“Surprise” might be an understatement. Wednesday’s Prospective Plantings Report sent corn and soybean markets limit-up after USDA’s National Ag Statistics Service announced expectations for 91.1 million corn acres and 87.6 million soybean acres. Both of those predictions were more than two million acres fewer that the average trade expectation.

Commodity prices are at their highest levels in several years. Shouldn’t both of those figures be higher? When the June 30 acreage report will be released, the consensus is that there will be more acres devoted to both crops, especially if favorable weather allows it.

But at least one analyst is not ready to raise the numbers.

“When you look into this report in a lot more detail, and look at all these major crops, there are no acres missing,” says Brian Burke with John Stewart & Associates near St. Louis. “Total major crops, which is all your feed grains, oilseeds, plus cotton and wheat, we had 252.5 million acres of major crops. That’s seven million acres more than last year, and that’s two million acres above the 20-year average.”
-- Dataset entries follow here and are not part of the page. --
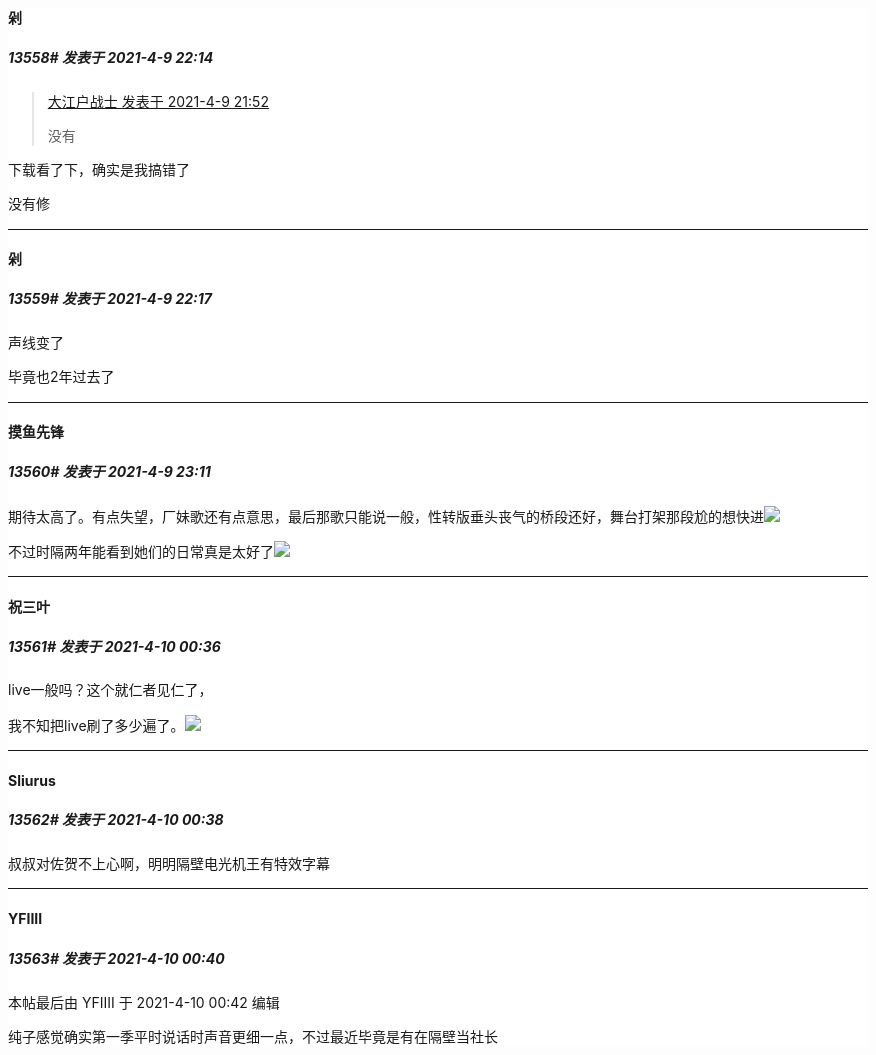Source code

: ####  剁  
##### 13558#       发表于 2021-4-9 22:14

<blockquote><a href="httphttps://bbs.saraba1st.com/2b/forum.php?mod=redirect&amp;goto=findpost&amp;pid=50888739&amp;ptid=1772503" target="_blank">大江户战士 发表于 2021-4-9 21:52</a>

没有</blockquote>
下载看了下，确实是我搞错了

没有修

*****

####  剁  
##### 13559#       发表于 2021-4-9 22:17

声线变了

毕竟也2年过去了

*****

####  摸鱼先锋  
##### 13560#       发表于 2021-4-9 23:11

期待太高了。有点失望，厂妹歌还有点意思，最后那歌只能说一般，性转版垂头丧气的桥段还好，舞台打架那段尬的想快进<img src="https://static.saraba1st.com/image/smiley/face2017/121.png" referrerpolicy="no-referrer">

不过时隔两年能看到她们的日常真是太好了<img src="https://static.saraba1st.com/image/smiley/face2017/138.png" referrerpolicy="no-referrer">



*****

####  祝三叶  
##### 13561#       发表于 2021-4-10 00:36

live一般吗？这个就仁者见仁了，

我不知把live刷了多少遍了。<img src="https://static.saraba1st.com/image/smiley/face2017/034.png" referrerpolicy="no-referrer">

*****

####  Sliurus  
##### 13562#       发表于 2021-4-10 00:38

叔叔对佐贺不上心啊，明明隔壁电光机王有特效字幕

*****

####  YFIIII  
##### 13563#       发表于 2021-4-10 00:40

 本帖最后由 YFIIII 于 2021-4-10 00:42 编辑 

纯子感觉确实第一季平时说话时声音更细一点，不过最近毕竟是有在隔壁当社长
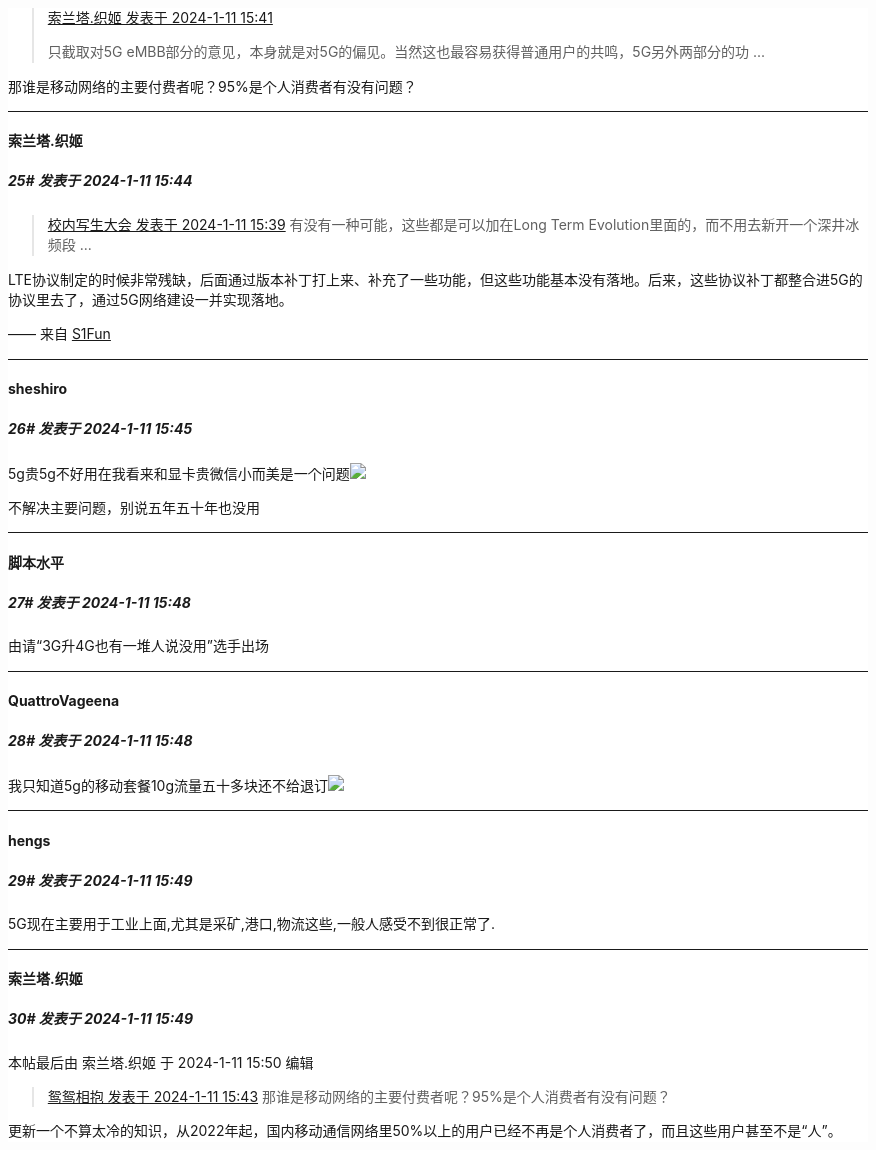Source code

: <blockquote><a href="httphttps://bbs.saraba1st.com/2b/forum.php?mod=redirect&amp;goto=findpost&amp;pid=63615988&amp;ptid=2167563" target="_blank">索兰塔.织姬 发表于 2024-1-11 15:41</a>

只截取对5G eMBB部分的意见，本身就是对5G的偏见。当然这也最容易获得普通用户的共鸣，5G另外两部分的功 ...</blockquote>
那谁是移动网络的主要付费者呢？95%是个人消费者有没有问题？

*****

####  索兰塔.织姬  
##### 25#       发表于 2024-1-11 15:44

<blockquote><a href="httphttps://bbs.saraba1st.com/2b/forum.php?mod=redirect&amp;goto=findpost&amp;pid=63615961&amp;ptid=2167563" target="_blank">校内写生大会 发表于 2024-1-11 15:39</a>
有没有一种可能，这些都是可以加在Long Term Evolution里面的，而不用去新开一个深井冰频段 ...</blockquote>
LTE协议制定的时候非常残缺，后面通过版本补丁打上来、补充了一些功能，但这些功能基本没有落地。后来，这些协议补丁都整合进5G的协议里去了，通过5G网络建设一并实现落地。

—— 来自 [S1Fun](https://s1fun.koalcat.com)

*****

####  sheshiro  
##### 26#       发表于 2024-1-11 15:45

5g贵5g不好用在我看来和显卡贵微信小而美是一个问题<img src="https://static.saraba1st.com/image/smiley/face2017/067.png" referrerpolicy="no-referrer">

不解决主要问题，别说五年五十年也没用

*****

####  脚本水平  
##### 27#       发表于 2024-1-11 15:48

由请“3G升4G也有一堆人说没用”选手出场

*****

####  QuattroVageena  
##### 28#       发表于 2024-1-11 15:48

我只知道5g的移动套餐10g流量五十多块还不给退订<img src="https://static.saraba1st.com/image/smiley/face2017/067.png" referrerpolicy="no-referrer">

*****

####  hengs  
##### 29#       发表于 2024-1-11 15:49

5G现在主要用于工业上面,尤其是采矿,港口,物流这些,一般人感受不到很正常了.

*****

####  索兰塔.织姬  
##### 30#       发表于 2024-1-11 15:49

 本帖最后由 索兰塔.织姬 于 2024-1-11 15:50 编辑 
<blockquote><a href="httphttps://bbs.saraba1st.com/2b/forum.php?mod=redirect&amp;goto=findpost&amp;pid=63616008&amp;ptid=2167563" target="_blank">鸳鸳相抱 发表于 2024-1-11 15:43</a>
那谁是移动网络的主要付费者呢？95%是个人消费者有没有问题？</blockquote>
更新一个不算太冷的知识，从2022年起，国内移动通信网络里50%以上的用户已经不再是个人消费者了，而且这些用户甚至不是“人”。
Burke says in the last 20 years, there have only been three in which we have been significantly above the 20-year average for total major crop acres. “There’s a full accounting of the acres in here, it’s just: How much went to milo, how much went to the wheat increase, how much went to cotton, when some were expecting those to be lower?”

Burke says the idea of getting 94 million acres of corn is not impossible, but he also also wonders from where those additional acres will come.

“It is going to be a battle, and price is usually the ultimate decider of how that battle plays out, but we have a pretty full accounting of the U.S. acres on this report. We’re either going to have to rip up some wheat and plant corn and beans instead, or have a record amount of double-crop beans. Those things could happen, but I would not get totally fixated on the fact that we’re going to get to June and everything’s going to get to 93-94 million corn and 89-90 million beans.”